* EXERCISE AIM:
In the protocol step on preparing for mechanogenetic control of cells, what system should be used to keep the culture dish temperature stable when the oil immersion objective touches the dish?

Preparations for mechanogenetic control of cells ● TIMING 1 h

• 57|Equilibrate the temperature of a microscope cell culture chamber to 37 °C before starting the experiment.

  ▲ CRITICAL STEP Always keep the microscope cell culture chamber at 37 °C with a humidified atmosphere (80%) of 5% CO₂ for long term time-lapse experiments. In this procedure, a stage-top incubation system was used for all steps. Direct contact between the oil immersion objective and culture dish may cause rapid temperature changes within the culture dish depending on changes in room temperature. To solve this problem, use a closed-loop temperature regulating system to maintain the temperature of the cell culture dish.

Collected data
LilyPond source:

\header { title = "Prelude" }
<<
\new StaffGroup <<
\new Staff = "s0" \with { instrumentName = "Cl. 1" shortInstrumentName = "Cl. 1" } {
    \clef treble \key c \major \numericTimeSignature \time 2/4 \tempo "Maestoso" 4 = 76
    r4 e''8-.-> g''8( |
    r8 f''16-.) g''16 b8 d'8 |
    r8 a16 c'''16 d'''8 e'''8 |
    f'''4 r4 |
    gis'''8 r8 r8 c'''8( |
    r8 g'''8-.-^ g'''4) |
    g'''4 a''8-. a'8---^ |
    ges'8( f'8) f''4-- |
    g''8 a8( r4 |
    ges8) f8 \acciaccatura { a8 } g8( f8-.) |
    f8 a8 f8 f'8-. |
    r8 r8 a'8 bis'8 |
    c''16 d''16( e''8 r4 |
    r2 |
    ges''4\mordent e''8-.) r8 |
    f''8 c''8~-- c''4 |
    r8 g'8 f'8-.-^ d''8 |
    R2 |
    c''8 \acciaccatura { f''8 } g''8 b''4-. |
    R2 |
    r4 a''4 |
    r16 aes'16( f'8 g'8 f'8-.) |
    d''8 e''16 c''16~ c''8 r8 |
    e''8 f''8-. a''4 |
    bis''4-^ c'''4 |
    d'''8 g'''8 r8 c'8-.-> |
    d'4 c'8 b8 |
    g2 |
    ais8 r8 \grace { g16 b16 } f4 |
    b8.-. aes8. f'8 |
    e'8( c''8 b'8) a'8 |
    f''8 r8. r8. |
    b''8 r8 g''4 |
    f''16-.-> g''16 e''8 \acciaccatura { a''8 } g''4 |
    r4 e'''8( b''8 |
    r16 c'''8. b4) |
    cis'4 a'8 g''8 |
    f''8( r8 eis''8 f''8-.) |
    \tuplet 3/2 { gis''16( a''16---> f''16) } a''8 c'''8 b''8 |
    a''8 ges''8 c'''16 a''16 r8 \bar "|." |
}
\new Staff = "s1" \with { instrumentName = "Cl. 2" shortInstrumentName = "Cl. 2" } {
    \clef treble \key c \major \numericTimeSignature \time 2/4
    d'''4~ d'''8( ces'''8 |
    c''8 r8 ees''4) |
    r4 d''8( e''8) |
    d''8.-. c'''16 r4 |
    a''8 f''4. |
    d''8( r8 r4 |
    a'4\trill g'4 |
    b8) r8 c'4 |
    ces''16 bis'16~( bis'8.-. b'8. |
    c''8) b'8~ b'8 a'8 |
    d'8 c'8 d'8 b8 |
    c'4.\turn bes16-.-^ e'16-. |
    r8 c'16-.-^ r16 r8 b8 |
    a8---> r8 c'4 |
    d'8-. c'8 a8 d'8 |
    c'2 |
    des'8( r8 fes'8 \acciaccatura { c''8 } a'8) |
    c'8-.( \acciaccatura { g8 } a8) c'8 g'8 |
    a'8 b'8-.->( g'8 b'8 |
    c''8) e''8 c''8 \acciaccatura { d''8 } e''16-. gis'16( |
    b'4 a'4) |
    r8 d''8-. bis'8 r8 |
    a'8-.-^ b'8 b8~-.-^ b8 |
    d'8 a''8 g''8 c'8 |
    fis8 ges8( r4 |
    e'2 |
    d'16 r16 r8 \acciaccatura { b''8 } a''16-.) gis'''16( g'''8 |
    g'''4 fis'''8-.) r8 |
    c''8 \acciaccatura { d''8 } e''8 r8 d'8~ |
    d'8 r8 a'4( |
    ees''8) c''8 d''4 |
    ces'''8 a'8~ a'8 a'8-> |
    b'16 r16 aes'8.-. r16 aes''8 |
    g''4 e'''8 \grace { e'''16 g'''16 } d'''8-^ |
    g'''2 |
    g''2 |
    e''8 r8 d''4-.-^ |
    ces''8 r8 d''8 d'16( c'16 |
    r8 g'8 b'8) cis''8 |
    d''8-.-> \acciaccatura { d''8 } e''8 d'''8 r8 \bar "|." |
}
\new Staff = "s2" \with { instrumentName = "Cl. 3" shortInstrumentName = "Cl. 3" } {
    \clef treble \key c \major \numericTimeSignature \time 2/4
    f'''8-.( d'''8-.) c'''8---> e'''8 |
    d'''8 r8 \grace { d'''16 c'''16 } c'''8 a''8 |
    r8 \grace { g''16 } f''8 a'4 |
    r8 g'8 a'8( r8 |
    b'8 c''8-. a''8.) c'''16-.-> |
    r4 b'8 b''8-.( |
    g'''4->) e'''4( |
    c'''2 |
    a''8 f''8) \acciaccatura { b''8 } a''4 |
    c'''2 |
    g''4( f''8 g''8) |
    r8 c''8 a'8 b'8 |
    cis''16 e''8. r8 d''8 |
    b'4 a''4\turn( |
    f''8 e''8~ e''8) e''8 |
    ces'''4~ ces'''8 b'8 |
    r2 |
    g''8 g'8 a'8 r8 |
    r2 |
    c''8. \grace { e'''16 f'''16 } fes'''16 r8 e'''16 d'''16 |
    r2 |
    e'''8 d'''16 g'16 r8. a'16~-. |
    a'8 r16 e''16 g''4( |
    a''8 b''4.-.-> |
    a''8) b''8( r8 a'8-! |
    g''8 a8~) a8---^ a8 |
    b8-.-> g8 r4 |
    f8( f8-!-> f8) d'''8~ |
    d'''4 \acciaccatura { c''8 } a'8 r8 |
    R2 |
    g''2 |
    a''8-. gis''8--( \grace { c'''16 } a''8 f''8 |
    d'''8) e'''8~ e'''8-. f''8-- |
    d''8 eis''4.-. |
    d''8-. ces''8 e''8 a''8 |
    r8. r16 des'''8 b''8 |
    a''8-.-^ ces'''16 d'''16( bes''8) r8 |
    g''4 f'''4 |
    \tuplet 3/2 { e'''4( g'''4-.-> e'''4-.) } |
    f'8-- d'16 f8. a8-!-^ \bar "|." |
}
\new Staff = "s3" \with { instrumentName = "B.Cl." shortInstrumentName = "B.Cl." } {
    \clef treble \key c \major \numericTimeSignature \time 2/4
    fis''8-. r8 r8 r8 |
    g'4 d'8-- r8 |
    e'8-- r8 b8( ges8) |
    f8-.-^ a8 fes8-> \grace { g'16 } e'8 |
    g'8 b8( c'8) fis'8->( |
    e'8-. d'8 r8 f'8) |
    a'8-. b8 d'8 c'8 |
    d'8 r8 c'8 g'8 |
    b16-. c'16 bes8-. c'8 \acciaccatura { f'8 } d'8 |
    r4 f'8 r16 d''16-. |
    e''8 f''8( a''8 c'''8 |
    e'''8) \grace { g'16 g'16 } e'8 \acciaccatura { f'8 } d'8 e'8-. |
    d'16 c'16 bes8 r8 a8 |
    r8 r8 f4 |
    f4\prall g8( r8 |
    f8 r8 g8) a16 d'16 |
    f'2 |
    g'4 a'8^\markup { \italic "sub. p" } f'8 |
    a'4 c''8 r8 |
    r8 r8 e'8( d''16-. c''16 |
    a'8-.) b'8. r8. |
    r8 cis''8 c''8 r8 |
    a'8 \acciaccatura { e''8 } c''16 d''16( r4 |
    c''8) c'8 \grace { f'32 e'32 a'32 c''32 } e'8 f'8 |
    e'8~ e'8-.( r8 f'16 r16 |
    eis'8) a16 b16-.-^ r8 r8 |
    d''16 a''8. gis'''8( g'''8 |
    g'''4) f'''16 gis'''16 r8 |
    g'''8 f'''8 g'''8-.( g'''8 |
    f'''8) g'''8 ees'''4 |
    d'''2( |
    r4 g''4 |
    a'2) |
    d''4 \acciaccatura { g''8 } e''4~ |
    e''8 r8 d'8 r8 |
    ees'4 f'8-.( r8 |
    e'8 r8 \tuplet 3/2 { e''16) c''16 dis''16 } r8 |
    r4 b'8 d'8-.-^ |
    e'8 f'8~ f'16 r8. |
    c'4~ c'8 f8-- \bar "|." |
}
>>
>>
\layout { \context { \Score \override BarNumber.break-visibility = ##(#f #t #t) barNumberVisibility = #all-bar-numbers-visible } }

* TASK SOLUTION:
A closed-loop temperature regulating system.